Billy Young

Personal information
- Full name: William Young
- Born: 14 December 1970 (age 55) Peterborough, Cambridgeshire, England
- Batting: Left-handed
- Bowling: Left-arm medium-fast

Domestic team information
- 2000: Huntingdonshire

Career statistics
| Competition | List A |
| Matches | 2 |
| Runs scored | 16 |
| Batting average | 16.00 |
| 100s/50s | 0/0 |
| Top score | 15 |
| Balls bowled | 102 |
| Wickets | 3 |
| Bowling average | 20.66 |
| 5 wickets in innings | 0 |
| 10 wickets in match | 0 |
| Best bowling | 3/22 |
| Catches/stumpings | 1/– |
- Source: Cricinfo, 2 June 2010

= Billy Young (cricketer) =

English cricketer

William Young (born 14 December 1970) is a former English cricketer. Young was a left-handed batsman who bowled left-arm medium-fast. He was born at Peterborough, Cambridgeshire.

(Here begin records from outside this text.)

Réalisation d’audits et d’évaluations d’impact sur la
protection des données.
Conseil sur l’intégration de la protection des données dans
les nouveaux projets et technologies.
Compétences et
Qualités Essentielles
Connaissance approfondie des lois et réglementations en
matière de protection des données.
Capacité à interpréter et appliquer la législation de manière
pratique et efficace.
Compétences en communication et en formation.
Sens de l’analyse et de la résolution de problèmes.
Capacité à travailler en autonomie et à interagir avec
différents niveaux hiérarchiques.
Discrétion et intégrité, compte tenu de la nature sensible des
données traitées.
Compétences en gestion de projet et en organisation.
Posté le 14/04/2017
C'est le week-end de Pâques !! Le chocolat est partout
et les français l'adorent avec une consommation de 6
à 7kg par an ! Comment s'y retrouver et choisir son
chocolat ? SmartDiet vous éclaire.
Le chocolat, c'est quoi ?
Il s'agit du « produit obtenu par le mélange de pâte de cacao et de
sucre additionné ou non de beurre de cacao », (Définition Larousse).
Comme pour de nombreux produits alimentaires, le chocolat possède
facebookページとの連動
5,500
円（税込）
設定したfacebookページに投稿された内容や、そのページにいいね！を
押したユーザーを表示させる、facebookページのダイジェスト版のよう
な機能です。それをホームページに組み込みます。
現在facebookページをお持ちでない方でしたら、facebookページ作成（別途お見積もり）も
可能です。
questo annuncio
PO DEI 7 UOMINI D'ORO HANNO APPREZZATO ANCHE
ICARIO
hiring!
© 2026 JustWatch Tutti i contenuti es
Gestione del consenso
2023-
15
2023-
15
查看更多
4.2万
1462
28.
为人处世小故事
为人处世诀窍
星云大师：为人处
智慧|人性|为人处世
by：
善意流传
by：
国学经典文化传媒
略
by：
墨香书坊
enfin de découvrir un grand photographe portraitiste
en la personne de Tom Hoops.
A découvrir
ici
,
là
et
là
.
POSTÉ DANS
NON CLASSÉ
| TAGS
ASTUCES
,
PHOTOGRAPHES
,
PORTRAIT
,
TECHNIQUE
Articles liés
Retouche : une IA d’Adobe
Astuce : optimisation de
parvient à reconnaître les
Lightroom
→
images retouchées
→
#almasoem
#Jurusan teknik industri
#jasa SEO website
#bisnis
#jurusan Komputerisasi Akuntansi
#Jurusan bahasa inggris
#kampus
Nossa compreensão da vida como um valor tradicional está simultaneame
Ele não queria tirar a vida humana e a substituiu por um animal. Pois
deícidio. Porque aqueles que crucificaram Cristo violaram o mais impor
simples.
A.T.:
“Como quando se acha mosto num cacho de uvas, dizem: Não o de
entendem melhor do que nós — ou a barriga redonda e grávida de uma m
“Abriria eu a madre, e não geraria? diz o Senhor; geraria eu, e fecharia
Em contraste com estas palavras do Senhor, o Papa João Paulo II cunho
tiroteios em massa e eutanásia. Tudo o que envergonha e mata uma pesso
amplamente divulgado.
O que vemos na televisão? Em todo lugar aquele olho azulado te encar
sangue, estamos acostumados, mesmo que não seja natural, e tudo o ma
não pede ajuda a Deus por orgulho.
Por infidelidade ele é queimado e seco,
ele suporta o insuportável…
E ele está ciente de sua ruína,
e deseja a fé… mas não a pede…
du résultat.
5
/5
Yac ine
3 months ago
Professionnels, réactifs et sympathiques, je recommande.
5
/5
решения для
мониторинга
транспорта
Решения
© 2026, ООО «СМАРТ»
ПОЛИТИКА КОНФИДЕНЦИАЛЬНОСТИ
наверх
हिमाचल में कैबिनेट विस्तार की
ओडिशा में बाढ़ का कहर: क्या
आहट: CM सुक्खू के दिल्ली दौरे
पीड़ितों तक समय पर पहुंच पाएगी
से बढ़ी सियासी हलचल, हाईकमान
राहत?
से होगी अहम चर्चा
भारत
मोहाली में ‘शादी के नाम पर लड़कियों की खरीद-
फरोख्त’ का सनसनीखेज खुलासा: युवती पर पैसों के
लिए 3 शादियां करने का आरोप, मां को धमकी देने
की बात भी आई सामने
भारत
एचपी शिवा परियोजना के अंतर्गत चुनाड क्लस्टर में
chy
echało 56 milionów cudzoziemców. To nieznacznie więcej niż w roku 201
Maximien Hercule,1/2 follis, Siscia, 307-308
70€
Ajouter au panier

Young made his List A debut for Huntingdonshire in the 2000 NatWest Trophy against the Hampshire Cricket Board at Grasmere Road, Cove, where he took his 3 List-A wickets, including the wicket of future South African captain Graeme Smith. For his performance in the match he was named man of the match. His second and final List-A match come in the same competition against a Yorkshire Cricket Board side.